In between dives, I walked around the shore and talked to some locals. I saw this little boy. He made a sailboat out of used Styrofoam and plastic. Cutie pie.
I asked Mario, my dive master, to tell me the story of Apo Island. In the late ’70s and early ’80s, he, like most of its residents, would use destructive fishing methods. “So you were a dynamite fisher?” I asked. ”Oo, pati muro ami, cyanide… Lahat.” I died a little inside. Not-so-fun fact: one tablespoon of cyanide can damage 15 hectares of coral reefs. AAAAACCCCCCKKKKKKK. But then they noticed that the fish were disappearing rapidly and NOT COMING BACK. Which means that everything you just saw in the pictures did not exist. I can’t even…
Soon enough, a team of researchers, graduate students, and scientists from Silliman University took notice and began the conservation efforts. The group was led by Dr. Angel Alcala. He is like THE godfather of marine biology in the Philippines, and the first Filipino environmentalist to win the Ramon Magsaysay Award. The initial efforts were met with a lot of resistance. Understandably so–I mean, how do you tell a community that has lived that way forever that their source of livelihood will be labelled as a no-take zone, right? The team went on; they taught the fishermen the basics of reef ecology, scuba diving, and snorkeling. The fisherfolk didn’t even know that the corals were animals; they thought they were just rocks. Over time, the local community set up a co-op and began alternative livelihood programs: weaving, t-shirt printing, sarong-making, and the like.

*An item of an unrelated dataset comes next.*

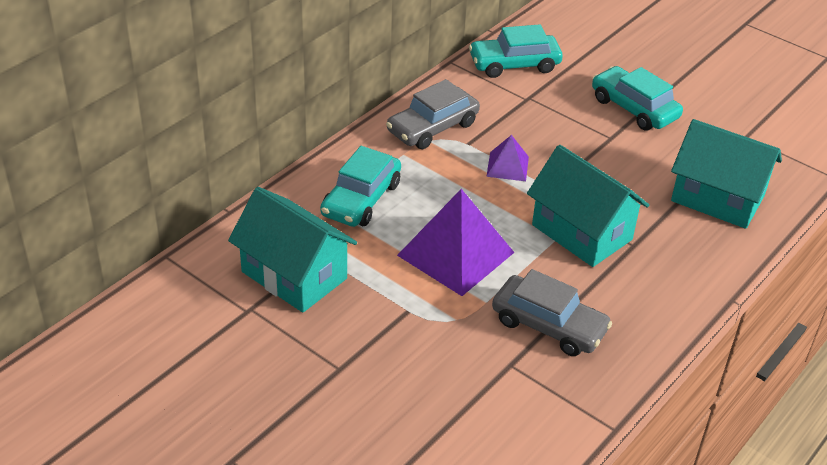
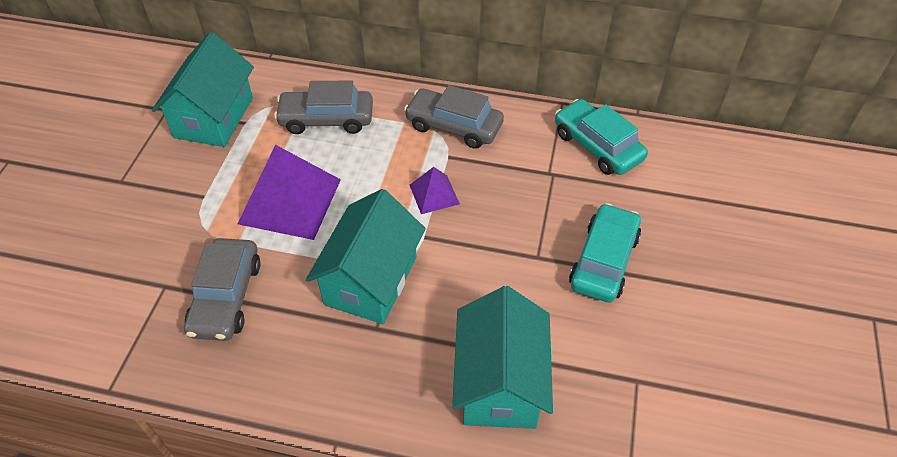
camera: 65 degrees right, 10 degrees up
turquoise car [320,146,401,227] -> grey car [274,80,373,134]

I was getting teary-eyed listening to the locals speak about what the island meant to them. It was like listening to proud parents talking about their newborn babies. Since the ’80s, their catch has TRIPLED and divers from all over the globe go there. In Mario’s dive shop-resort, I also talked to a middle-aged German couple and Swiss guy, Andreas, who had been staying there. Andreas was there to finish his dive master course. All three of them loved the Philippines so much! The couple told me how they had been all around the Philippines eleven years ago (including Bantayan!). Now that their kids were done with college, they returned to explore more islands. I asked them how Apo Island was like back then. Sabina, the wife, said, “People are more friendly now. Back then, they were quite shy. Now they’re all smiling, greeting me, ‘Hi Ma’am!’ ‘Good morning Ma’am!’ And now there are so many stray dogs!” (Kailangan din daw nila ng RH Bill. Hehe.) They told me that I was lucky to be Filipino :) WORD.
Apo Island now holds 400 species of corals, and over 650 species of fish. Divers and snorkelers aren’t even allowed to wear gloves underwater, so that we won’t touch and (potentially) destroy the corals and anemones.

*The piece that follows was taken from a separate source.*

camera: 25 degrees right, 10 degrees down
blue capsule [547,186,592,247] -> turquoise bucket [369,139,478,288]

The current during dive two was so strong, so we did drift diving. This means we had to just go with the flow-LITERALLY. Drop in and ride the movement.
big fish, small fish
according to Jayvee, this is an old “critically endangered” hawksbill turtle. WOW.
while stalking the turtle, i saw this underneath me. it was about as big as my thumb.
and off it goes.
another camouflage-ing fishie. can you see it? :)
and of course, the staple “I FOUND NEMO!” picture
just keep swimming, swimming, swimming!
Thinking about this place makes me warm and fuzzy inside. On the way back to Dumaguete via Mario’s boat, we even saw a manta ray flip on the surface. WOWOWOWOW. I know I say this all the time, but I’ll never get tired of saying it: the Philippines is worth diving for. Apo Island serves as a model for the rest of the country. It proves that we don’t need to destroy the environment to benefit from it. It also proves that nature provides a free meal–if and only if we learn to control our appetites.
P.S. Because I was diving in Apo, I didn’t get to see my dad receive his honorary PhD from the Foundation University, so I’m posting his picture instead. He is now a doctor-attorney.